▶ _Excerto do documento_:
--
Perguntas para Sócrates ilegais, diz Manuel Simas Santos
02h08m
Nelson Morais

Procurador-geral-adjunto defende que transcrição de questões que ficaram por fazer, no despacho final do inquérito Freeport, "não se enquadra na previsão da lei".

foto SÉRGIO FREITAS/GLOBAL IMAGENS
Perguntas para Sócrates ilegais, diz Manuel Simas Santos
Manuel Simas Santos, fundador do Sindicato dos Magistrados do Ministério Público


Manuel Simas Santos, juiz conselheiro e procurador-geral-adjunto jubilado, declara que a demissão do procurador-geral da República (PGR) não faz sentido e até seria difícil de explicar num país da União Europeia.

Figura respeitada no sector da Justiça - até por ambas as "facções" que se têm digladiado a propósito do Freeport -, Simas Santos mede bem as palavras ao comentar a última intervenção do Sindicato dos Magistrados do Ministério Público (SMMP), de que foi fundador. Mas revela-se implacável com os titulares do Freeport.

Como se pode explicar que o processo Freeport, cuja sensibilidade era conhecida desde o seu início, tenha permanecido durante anos nas mãos de um procurador da comarca do Montijo que era titular de outros inquéritos?
Não conheço em concreto as circunstâncias do processo, mas tal poder-se-á ter ficado a dever às dificuldades actuais, cuja ultrapassagem se impõe, de comunicação e informação no interior do Ministério Público (MP).

Como avalia a transcrição, no despacho final do inquérito Freeport, das perguntas que os procuradores titulares dizem não ter feito, aos actuais primeiro-ministro e ministro da Presidência do Conselho de Ministros, por falta de tempo?
--
▶ _Dados apresentados_:
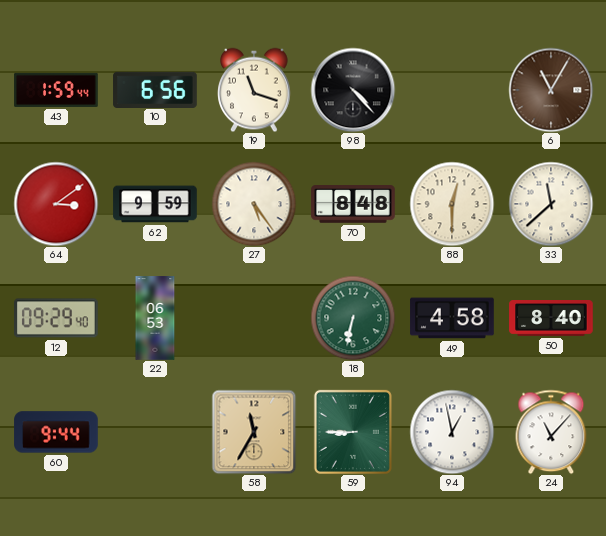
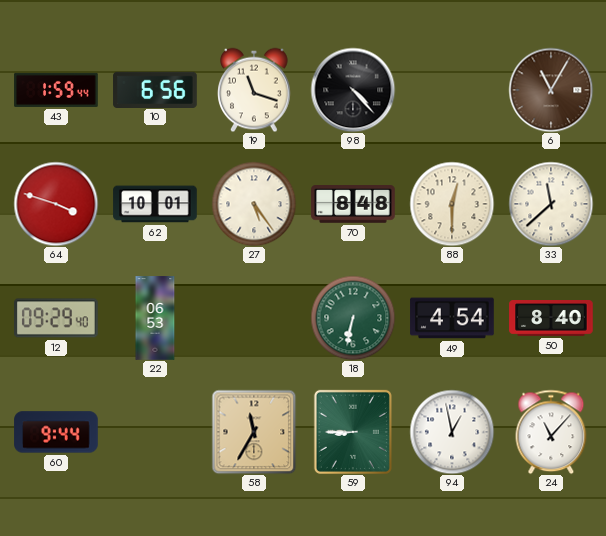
64: 3:09 -> 3:48
62: 9:59 -> 10:01
49: 4:58 -> 4:54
--
▶ _Lista de tarefas_:
a) Reproduza o trecho da entrevista desde "Não conheço em" até "falta de tempo?", inclusive.
b) Retome a entrevista com Manuel Simas Santos a partir do ponto em que termina.
A listagem provém de uma fonte diferente da entrevista.

▶ _Resultados do exercício_:
a)
Não conheço em concreto as circunstâncias do processo, mas tal poder-se-á ter ficado a dever às dificuldades actuais, cuja ultrapassagem se impõe, de comunicação e informação no interior do Ministério Público (MP).

Como avalia a transcrição, no despacho final do inquérito Freeport, das perguntas que os procuradores titulares dizem não ter feito, aos actuais primeiro-ministro e ministro da Presidência do Conselho de Ministros, por falta de tempo?

b)
O Código de Processo Penal define os objectivos a alcançar com o despacho final do inquérito e traça as suas condicionantes, nas modalidades de que se pode revestir (arquivamento e acusação). Penso que a inclusão de tais perguntas não se enquadra na previsão da Lei. Se os magistrados que elaboraram o despacho entendiam que as perguntas eram pertinentes para a decisão a tomar, então não podiam ter deixado de esgotar os meios ao seu dispor para o fazer, o que aparentemente não terá acontecido.

É no inquérito anunciado pelo procurador-geral da República (PGR), para averiguação de "eventuais anomalias registadas na concretização de actos processuais", que se aferirá se a referida inclusão de perguntas no despacho tinha suporte legal?
Num inquérito ordenado com esse objectivo seguramente que podem, além do mais, ser apuradas as circunstâncias em que foi proferido tal despacho, os seus intervenientes, o seu sentido e consequências.

Se se concluir que a transcrição das perguntas não tinha suporte legal, que tipo(s) de punição podem sofrer os procuradores titulares?
Só o conhecimento dos elementos que referi é que permitirão determinar se deve ser encetado qualquer outro procedimento, designadamente de carácter disciplinar, onde eventualmente se colocará a questão de sancionamento dos seus autores.

O eventual procedimento disciplinar é extensível a Cândida Almeida, imediata superiora hierárquica dos procuradores titulares do Freeport, caso se prove que a inclusão das perguntas foi negociada com a magistrada ou mereceu o acordo dela?
Só conhecendo as circunstâncias em que foi proferido o despacho final e seus intervenientes, directos ou indirectos, é que se saberá quem deve ser visado num eventual procedimento disciplinar.

O PGR tem razão para se queixar de falta de poder?
A meu ver, o PGR queixa-se, verdadeiramente, não da falta de poderes, mas das dificuldades de exercer, de facto, na prática, os poderes que tem. E as alterações que foram sendo sucessivamente introduzidas no Estatuto do MP e na sua articulação interna, designadamente com o Conselho Superior do Ministério Público, vieram dificultar o exercício dos poderes do Procurador-Geral.

Pinto Monteiro considera "absolutamente necessário que o poder político decida se pretende um MP autónomo, mas com uma hierarquia a funcionar, ou se pretende o actual simulacro de autonomia". Como comenta?
Penso que, nesta frase, o PGR só quis acentuar a necessidade de repor um melhor e mais efectivo exercício funcionamento da hierarquia do MP, com o que estou de acordo, mas tendo presente que a hierarquia do MP, tal como foi concebida inicialmente e é próprio desta Magistratura, é de responsabilidade mas também de apoio e solidariedade, procurando assegurar um melhor fluxo de informação e formação interna entre os diversos níveis hierárquicos.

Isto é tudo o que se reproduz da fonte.